> [Items listed in a dataset]:
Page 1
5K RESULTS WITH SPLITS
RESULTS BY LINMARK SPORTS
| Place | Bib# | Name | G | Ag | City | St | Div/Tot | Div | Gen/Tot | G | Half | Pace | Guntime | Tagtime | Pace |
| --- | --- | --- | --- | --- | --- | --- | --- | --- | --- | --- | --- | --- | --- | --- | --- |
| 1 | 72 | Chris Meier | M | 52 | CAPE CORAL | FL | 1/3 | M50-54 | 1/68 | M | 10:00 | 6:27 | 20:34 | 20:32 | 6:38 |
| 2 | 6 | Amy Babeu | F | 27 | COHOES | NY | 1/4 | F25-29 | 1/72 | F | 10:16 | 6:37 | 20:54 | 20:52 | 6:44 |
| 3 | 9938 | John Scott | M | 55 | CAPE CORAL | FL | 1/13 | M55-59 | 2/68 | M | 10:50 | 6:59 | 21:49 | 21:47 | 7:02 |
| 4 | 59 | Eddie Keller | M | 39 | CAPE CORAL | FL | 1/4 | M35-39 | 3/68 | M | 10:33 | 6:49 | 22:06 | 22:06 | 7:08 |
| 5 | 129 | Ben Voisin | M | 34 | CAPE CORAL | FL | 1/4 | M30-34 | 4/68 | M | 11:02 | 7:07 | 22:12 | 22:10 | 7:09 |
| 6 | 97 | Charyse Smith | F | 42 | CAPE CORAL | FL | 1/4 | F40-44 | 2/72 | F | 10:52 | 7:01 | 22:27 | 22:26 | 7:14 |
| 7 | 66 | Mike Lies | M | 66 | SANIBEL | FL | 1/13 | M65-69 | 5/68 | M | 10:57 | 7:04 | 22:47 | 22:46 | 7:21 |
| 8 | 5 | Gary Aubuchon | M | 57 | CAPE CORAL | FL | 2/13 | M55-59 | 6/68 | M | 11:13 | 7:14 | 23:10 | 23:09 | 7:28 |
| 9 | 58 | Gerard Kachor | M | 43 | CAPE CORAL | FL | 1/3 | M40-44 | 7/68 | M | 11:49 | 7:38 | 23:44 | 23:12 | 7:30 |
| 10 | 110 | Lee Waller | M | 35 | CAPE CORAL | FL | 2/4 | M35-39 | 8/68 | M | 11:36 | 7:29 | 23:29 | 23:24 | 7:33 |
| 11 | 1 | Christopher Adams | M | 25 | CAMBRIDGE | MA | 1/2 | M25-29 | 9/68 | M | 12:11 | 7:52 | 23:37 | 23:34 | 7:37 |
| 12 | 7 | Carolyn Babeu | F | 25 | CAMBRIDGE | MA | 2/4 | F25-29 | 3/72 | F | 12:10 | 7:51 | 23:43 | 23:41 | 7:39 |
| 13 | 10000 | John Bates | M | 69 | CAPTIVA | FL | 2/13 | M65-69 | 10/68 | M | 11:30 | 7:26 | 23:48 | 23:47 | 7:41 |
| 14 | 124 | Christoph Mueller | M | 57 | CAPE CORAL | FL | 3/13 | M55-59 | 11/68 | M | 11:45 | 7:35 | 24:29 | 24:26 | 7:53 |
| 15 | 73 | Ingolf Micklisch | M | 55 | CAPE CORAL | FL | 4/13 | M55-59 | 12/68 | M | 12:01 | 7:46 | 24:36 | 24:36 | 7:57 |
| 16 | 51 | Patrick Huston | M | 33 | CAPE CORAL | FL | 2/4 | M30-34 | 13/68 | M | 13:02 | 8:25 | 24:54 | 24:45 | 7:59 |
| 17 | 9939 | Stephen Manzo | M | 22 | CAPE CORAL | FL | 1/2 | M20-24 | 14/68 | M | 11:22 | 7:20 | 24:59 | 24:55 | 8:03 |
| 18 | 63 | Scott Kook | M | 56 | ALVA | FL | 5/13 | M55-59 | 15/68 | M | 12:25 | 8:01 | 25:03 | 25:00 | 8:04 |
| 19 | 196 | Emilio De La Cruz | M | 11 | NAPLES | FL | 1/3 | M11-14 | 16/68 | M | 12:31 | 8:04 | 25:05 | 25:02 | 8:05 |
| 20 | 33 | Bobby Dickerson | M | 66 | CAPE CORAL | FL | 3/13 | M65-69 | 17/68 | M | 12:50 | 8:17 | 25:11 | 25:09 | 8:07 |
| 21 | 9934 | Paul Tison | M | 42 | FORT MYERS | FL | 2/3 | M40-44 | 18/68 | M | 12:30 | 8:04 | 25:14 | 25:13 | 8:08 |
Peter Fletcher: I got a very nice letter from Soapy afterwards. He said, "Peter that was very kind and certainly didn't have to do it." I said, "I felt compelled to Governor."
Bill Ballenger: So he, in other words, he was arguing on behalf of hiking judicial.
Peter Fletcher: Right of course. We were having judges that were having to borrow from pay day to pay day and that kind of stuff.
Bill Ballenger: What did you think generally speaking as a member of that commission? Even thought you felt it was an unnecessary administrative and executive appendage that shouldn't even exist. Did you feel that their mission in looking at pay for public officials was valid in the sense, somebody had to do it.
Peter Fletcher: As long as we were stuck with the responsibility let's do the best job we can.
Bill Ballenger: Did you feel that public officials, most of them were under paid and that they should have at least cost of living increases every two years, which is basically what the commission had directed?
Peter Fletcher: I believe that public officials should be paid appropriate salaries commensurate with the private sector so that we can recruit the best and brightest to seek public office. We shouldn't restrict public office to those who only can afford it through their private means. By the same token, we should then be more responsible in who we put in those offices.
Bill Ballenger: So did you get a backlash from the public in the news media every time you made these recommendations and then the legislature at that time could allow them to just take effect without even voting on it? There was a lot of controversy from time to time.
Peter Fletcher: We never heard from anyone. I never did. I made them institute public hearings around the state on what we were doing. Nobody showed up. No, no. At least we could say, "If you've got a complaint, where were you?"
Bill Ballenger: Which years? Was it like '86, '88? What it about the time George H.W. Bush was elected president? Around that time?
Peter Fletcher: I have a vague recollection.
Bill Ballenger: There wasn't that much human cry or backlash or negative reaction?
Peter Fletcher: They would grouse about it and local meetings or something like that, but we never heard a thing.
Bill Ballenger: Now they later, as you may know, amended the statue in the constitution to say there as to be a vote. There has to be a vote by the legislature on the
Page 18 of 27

> [What you need to do]: In the data above, repeat exactly each line from the first through the line that contains "20:52 | 6:44 |", and give nothing else.

> [Answer to the problem]:
Page 1
5K RESULTS WITH SPLITS
RESULTS BY LINMARK SPORTS
| Place | Bib# | Name | G | Ag | City | St | Div/Tot | Div | Gen/Tot | G | Half | Pace | Guntime | Tagtime | Pace |
| --- | --- | --- | --- | --- | --- | --- | --- | --- | --- | --- | --- | --- | --- | --- | --- |
| 1 | 72 | Chris Meier | M | 52 | CAPE CORAL | FL | 1/3 | M50-54 | 1/68 | M | 10:00 | 6:27 | 20:34 | 20:32 | 6:38 |
| 2 | 6 | Amy Babeu | F | 27 | COHOES | NY | 1/4 | F25-29 | 1/72 | F | 10:16 | 6:37 | 20:54 | 20:52 | 6:44 |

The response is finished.